What you will do: Display every line of the data below that contains the string "pose", copying each such line in full.

Given material:
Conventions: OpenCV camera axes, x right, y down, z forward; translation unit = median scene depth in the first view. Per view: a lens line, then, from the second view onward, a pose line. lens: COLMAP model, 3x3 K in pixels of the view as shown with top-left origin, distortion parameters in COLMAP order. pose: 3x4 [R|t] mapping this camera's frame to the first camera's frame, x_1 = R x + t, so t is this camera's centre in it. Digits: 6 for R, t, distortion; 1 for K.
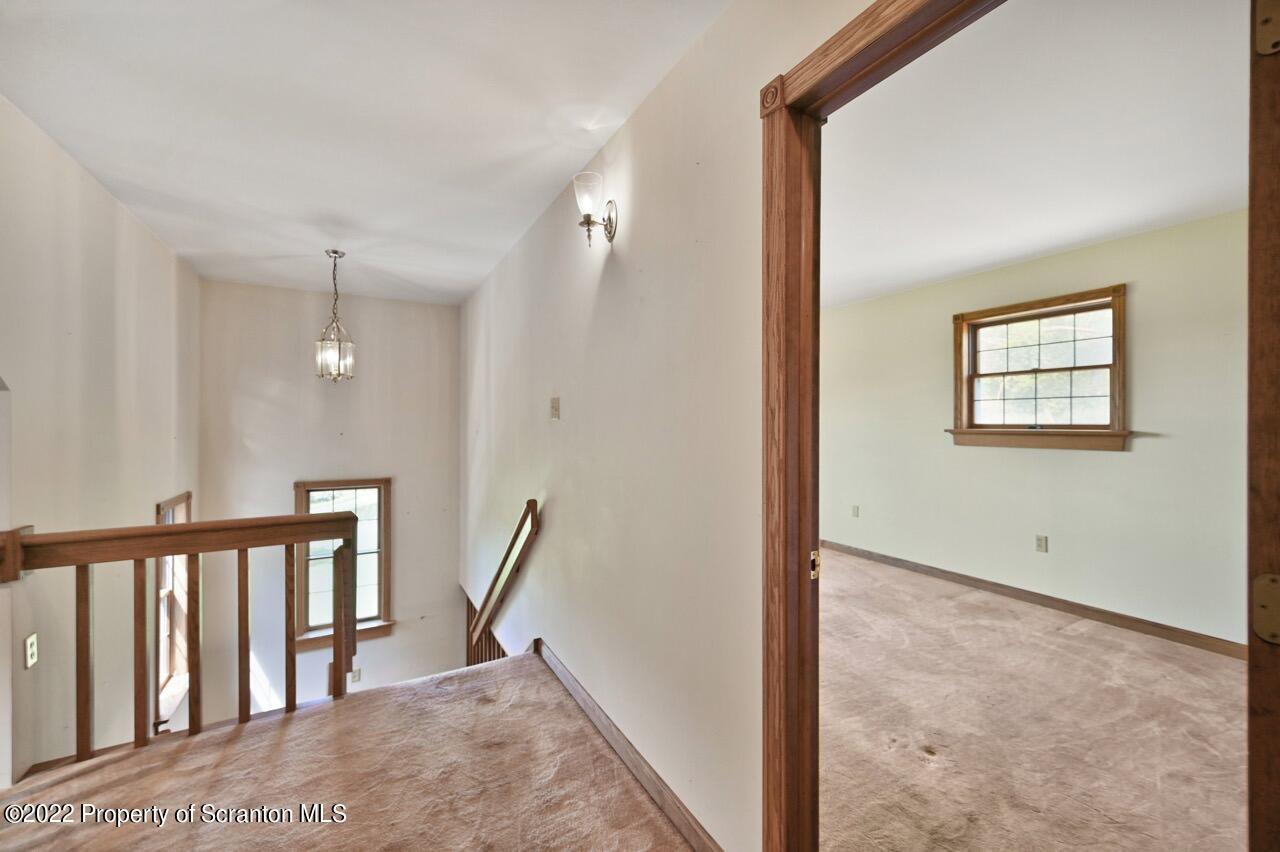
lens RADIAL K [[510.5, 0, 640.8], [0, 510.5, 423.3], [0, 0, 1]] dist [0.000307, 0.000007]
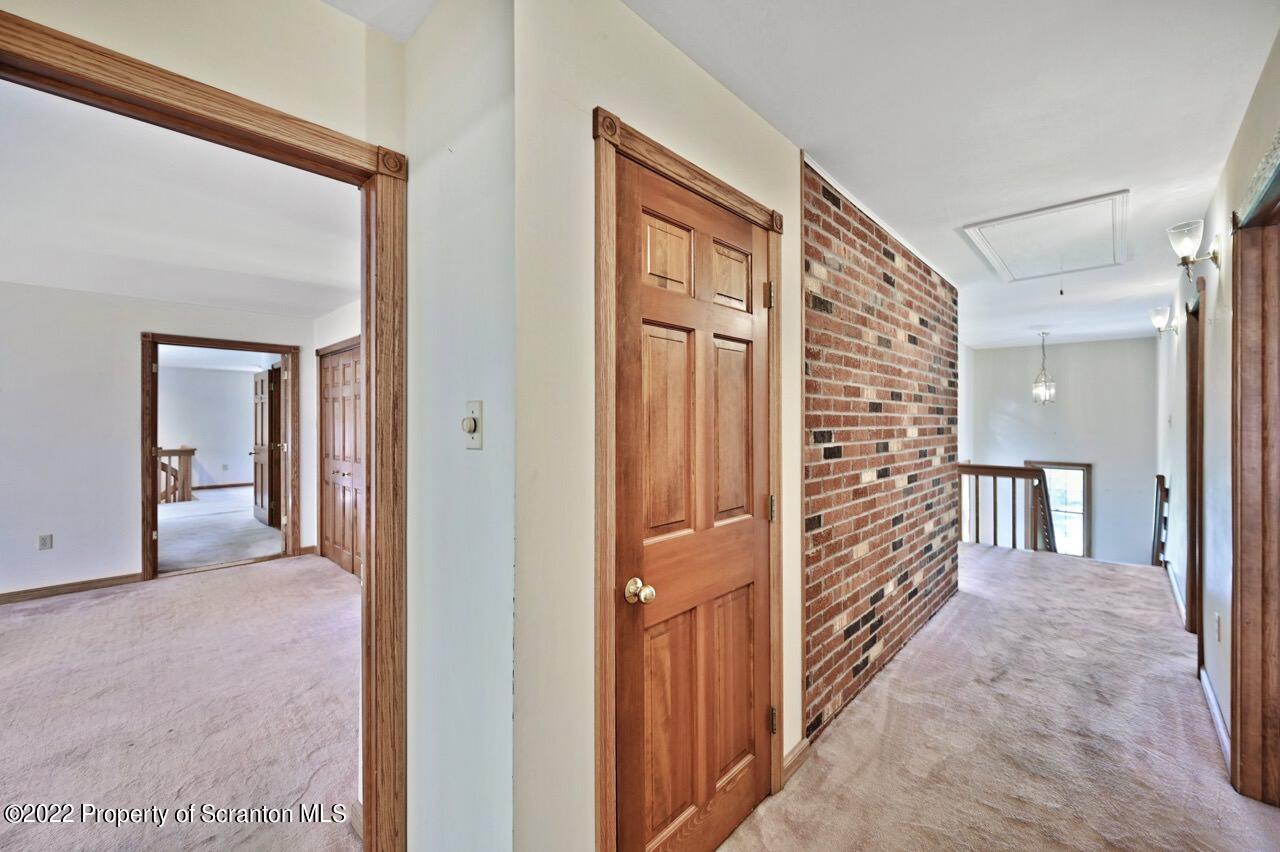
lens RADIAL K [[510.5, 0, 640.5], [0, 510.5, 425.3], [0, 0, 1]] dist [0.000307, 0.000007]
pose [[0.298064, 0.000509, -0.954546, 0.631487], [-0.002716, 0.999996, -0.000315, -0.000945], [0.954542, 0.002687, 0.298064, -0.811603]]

Solution to the exercise:
Conventions: OpenCV camera axes, x right, y down, z forward; translation unit = median scene depth in the first view. Per view: a lens line, then, from the second view onward, a pose line. lens: COLMAP model, 3x3 K in pixels of the view as shown with top-left origin, distortion parameters in COLMAP order. pose: 3x4 [R|t] mapping this camera's frame to the first camera's frame, x_1 = R x + t, so t is this camera's centre in it. Digits: 6 for R, t, distortion; 1 for K.
pose [[0.298064, 0.000509, -0.954546, 0.631487], [-0.002716, 0.999996, -0.000315, -0.000945], [0.954542, 0.002687, 0.298064, -0.811603]]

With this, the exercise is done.